Re: Dangers of non-UTF-8 Re: Details on internal encoding declarations from Alexey Proskuryakov on 2008-05-23 (public-html@w3.org from May 2008)

From: Alexey Proskuryakov <ap@webkit.org>
Date: Fri, 23 May 2008 15:22:35 +0400
To: Henri Sivonen <hsivonen@iki.fi>
Cc: Ian Hickson <ian@hixie.ch>, HTML WG <public-html@w3.org>
Message-Id: <47F8EDAA-5CFA-41AE-8517-868248E65EC8@webkit.org>

On May 23, 2008, at 3:02 PM, Henri Sivonen wrote:

> I am aware of this. The server cannot know if the user typed a  
> character or a string that looks like an NCR, so I think that is  
> dataloss in the strict sense.

That's true, but this data loss happens with UTF-8 documents, too -  
entering "т" and "&#1090;" in Google search field results in identical  
requests, despite Google start page being UTF-8.
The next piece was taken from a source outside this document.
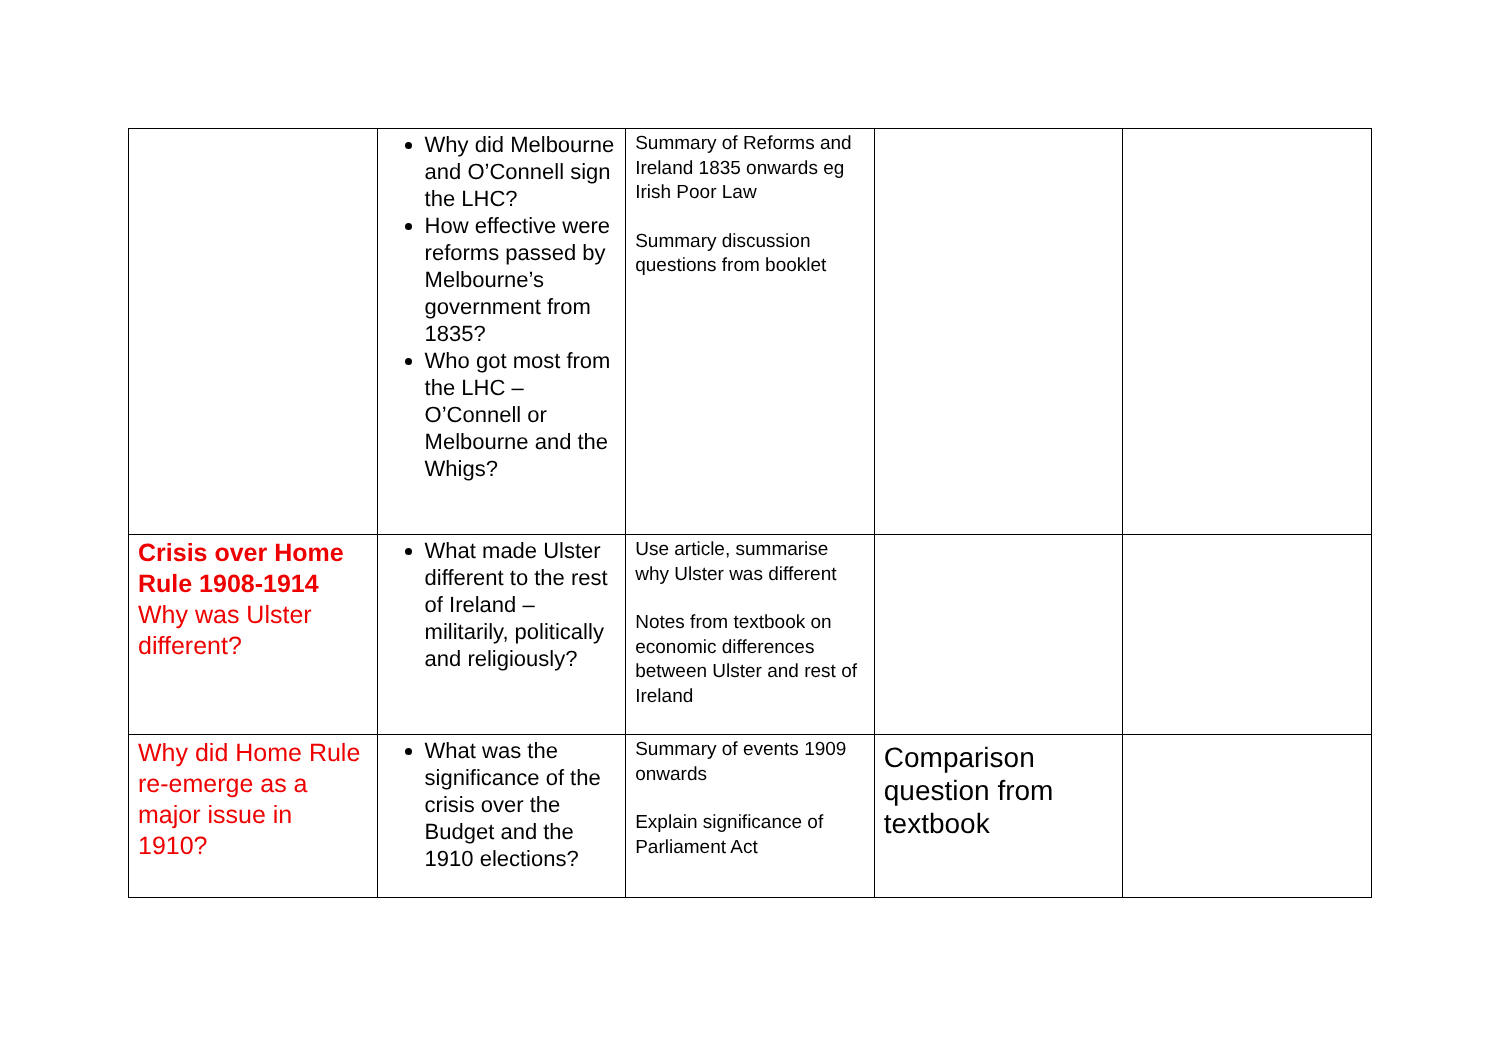| | Why did Melbourne and O’Connell sign the LHC? How effective were reforms passed by Melbourne’s government from 1835? Who got most from the LHC – O’Connell or Melbourne and the Whigs? | Summary of Reforms and Ireland 1835 onwards eg Irish Poor Law Summary discussion questions from booklet | | |
| Crisis over Home Rule 1908-1914 Why was Ulster different? | What made Ulster different to the rest of Ireland – militarily, politically and religiously? | Use article, summarise why Ulster was different Notes from textbook on economic differences between Ulster and rest of Ireland | | |
| Why did Home Rule re-emerge as a major issue in 1910? | What was the significance of the crisis over the Budget and the 1910 elections? | Summary of events 1909 onwards Explain significance of Parliament Act | Comparison question from textbook | |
As such, I'm not sure if it's a problem worth highlighting. While  
UTF-8 is a nice general purpose solution, it is has its downsides, and  
switching a Russian page from windows-1251 to UTF-8 often makes  
roughly as much sense as switching an English one to UTF-16.

- WBR, Alexey Proskuryakov

Received on Friday, 23 May 2008 11:23:22 UTC